A few months ago I caught myself trying to read the back of a vitamin bottle and having to hold it away from myself to do so.

Oh, no.

This has happened to all my friends, one by one, but now it's my turn - I'm over 40, and I'm starting to lose my ability to read fine print up close.

Finally, this morning I went to the eye doctor, had all sorts of drops and tests (later, because my eyes were so dilated, a work colleague said I looked like a Japanese manga character), and found out the details. And they've got me thinking.

Sure enough, I have lost my near vision and will need one of the following:
  • Lasik surgery. No thanks, don't need to mutilate my eyes for vanity, I'm unhappy about being 40+ but not that unhappy.
  • Some freaky weird program of "monovision", where you wear only one contact lens, and so one eye can see close up and the other eye sees distance and your brain eventually learns which eye to use for what. This sounded like many days of splitting headaches to me, and lots of alarming blurry distance vision while driving. No thanks.
  • Bifocals, that have reading glass on the bottom and clear glass on the top. Maybe, but would mean a commitment to a glasses-wearing look full-time. We'll see.
  • Reading glasses that you wear just to read and then take them off. All the managerial ladies at work have these, so I have lots of role models and it's the favorite option at the moment.
  • Or half-glasses that you peer down your nose into and can look overtop of. Also possible, if I find some cool ones.
So, that's all to be decided. But here's the freaky thing. I actually have prescription lenses in my sunglasses to see in the distance, but when they tested me today, my distance vision was fine and didn't need any correction. There's actually a history of decline and recovery there - I first got prescribed glasses in 1992, just before taking up my teaching position in Australia, and I wore them full-time for a couple of years - there are some outstandingly geeky photos of me during this period, big round glasses and a dorky Dorothy Hamill haircut, on a holiday in Cairns with the boyfriend of the time. Those first pair were the minimum available correction, but after a while I graduated up to the next stronger one.

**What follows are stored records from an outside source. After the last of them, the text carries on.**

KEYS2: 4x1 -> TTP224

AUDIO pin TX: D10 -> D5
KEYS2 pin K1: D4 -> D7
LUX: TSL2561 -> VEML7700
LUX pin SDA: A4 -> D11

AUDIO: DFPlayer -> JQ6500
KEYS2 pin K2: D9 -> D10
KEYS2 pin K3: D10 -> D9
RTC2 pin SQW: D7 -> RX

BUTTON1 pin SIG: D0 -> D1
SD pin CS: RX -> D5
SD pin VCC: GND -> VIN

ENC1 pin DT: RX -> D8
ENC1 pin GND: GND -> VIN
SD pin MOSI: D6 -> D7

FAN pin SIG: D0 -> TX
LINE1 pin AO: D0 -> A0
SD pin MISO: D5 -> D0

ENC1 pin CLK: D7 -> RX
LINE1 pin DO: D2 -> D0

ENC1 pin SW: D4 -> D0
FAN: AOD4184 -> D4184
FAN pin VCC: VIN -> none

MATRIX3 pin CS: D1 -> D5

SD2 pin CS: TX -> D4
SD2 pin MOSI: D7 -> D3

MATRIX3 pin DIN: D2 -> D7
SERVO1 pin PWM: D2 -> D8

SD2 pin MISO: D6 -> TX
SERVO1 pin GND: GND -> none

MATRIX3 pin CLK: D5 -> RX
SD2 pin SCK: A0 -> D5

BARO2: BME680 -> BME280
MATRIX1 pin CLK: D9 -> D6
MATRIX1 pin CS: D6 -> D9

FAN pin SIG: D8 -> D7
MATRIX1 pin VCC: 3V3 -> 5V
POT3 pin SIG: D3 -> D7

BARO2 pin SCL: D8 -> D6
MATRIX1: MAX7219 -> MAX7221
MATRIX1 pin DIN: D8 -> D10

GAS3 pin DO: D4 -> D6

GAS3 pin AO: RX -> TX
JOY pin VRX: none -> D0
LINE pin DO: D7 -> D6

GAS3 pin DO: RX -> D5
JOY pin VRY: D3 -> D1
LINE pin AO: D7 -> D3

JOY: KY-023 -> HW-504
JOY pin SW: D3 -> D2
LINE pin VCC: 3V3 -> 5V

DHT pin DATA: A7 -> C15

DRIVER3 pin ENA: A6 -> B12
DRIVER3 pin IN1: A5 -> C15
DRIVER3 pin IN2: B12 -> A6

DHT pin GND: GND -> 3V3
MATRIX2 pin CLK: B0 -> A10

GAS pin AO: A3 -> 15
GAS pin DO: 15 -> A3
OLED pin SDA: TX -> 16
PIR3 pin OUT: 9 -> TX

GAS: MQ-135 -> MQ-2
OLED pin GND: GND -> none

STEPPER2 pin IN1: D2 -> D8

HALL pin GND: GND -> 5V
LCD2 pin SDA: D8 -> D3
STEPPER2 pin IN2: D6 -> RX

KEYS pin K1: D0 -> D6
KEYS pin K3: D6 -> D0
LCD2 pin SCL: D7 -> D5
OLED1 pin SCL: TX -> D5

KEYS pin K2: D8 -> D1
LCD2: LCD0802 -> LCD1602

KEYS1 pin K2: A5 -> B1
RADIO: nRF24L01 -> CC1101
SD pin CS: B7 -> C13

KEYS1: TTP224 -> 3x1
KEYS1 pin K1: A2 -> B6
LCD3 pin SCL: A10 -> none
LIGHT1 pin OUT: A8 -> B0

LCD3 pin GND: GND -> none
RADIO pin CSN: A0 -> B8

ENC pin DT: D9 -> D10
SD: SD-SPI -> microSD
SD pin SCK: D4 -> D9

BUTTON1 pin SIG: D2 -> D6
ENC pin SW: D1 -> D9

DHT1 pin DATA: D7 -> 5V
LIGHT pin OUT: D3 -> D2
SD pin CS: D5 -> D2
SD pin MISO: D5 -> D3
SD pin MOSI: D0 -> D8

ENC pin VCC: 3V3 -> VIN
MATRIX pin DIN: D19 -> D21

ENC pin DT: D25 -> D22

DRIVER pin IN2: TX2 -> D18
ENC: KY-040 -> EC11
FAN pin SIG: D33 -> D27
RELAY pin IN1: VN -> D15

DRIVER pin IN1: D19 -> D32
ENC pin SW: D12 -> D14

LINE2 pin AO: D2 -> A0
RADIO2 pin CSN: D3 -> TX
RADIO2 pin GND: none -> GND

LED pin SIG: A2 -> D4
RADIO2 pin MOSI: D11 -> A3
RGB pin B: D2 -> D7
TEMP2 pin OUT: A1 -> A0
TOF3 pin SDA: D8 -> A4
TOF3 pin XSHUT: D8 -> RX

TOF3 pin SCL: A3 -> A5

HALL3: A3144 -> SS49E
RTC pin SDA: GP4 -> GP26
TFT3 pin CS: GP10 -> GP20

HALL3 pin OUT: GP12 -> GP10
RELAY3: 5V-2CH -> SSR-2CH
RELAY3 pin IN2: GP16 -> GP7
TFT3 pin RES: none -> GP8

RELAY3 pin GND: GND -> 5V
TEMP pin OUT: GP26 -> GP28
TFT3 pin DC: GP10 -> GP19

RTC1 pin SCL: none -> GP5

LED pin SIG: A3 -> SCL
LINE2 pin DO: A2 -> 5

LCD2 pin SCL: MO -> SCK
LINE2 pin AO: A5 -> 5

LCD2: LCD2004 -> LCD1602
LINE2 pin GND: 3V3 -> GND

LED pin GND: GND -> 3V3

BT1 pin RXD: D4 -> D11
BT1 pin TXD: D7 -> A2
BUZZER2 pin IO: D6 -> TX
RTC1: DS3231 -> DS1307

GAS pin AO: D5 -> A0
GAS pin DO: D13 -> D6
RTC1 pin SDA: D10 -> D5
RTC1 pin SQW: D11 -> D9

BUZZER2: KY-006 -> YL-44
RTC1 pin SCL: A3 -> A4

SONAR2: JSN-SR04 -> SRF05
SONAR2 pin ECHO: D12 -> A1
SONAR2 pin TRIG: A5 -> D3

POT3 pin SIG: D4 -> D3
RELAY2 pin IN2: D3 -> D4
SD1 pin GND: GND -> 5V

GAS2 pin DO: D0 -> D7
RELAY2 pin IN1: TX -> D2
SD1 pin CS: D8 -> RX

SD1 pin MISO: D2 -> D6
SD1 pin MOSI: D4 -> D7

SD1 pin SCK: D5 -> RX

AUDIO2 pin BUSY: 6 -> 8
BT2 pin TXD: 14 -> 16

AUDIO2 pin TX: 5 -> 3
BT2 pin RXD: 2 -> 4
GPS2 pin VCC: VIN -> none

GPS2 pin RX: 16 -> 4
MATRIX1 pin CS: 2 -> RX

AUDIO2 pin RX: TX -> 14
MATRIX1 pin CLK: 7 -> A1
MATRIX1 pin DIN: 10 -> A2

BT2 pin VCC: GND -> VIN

But then got a more rock and rolly boyfriend, dyed my hair black, and the cut I had didn't look so good with the glasses on so I just stopped wearing them. And my eyes got better. I didn't need prescription lenses again until I started following Rugby League and found it easier with prescription sunnies to see the names on the players' backs at the games.

And then today, I find out that I've gone back the other way again. The eye doctor said that deterioration can happen if you do lots of close work - the muscles that focus the eyes on distant things can lose tone and not work so well. It's not the lens of the eye changing shape, it's the muscles that drive them that are changing. And I got those first glasses right after finishing my PhD, so that would fit. Gave them up when I was spending heaps more time galavanting around Brisbane with the new rock and rolly boyfriend than working - in fact I was just about to quit academia altogether. Needed them a bit again with all the dot-com computer jobs. And now that I spend more time in meetings than in front of the screen, and now that I drive a lot so I have to look further than three Surry Hills-blocks away, my distance vision is coming back.

I've got a poem in mind to write about this, something about how some changes are like water on a river stone, causing gradual change and reshaping (40 year old eyes) but other changes are created by one's own actions (existentialist theme).

But you know, it's easier for me to write a blog entry.

1 comment:

Anonymous said...

My brother and an ex-girlfriend had similar troubles. They opted for the Lasik surgery instead. There was nothing vain about it. It's simply less trouble than being dependent on a pair of fragile, expensive and easily-lost glasses.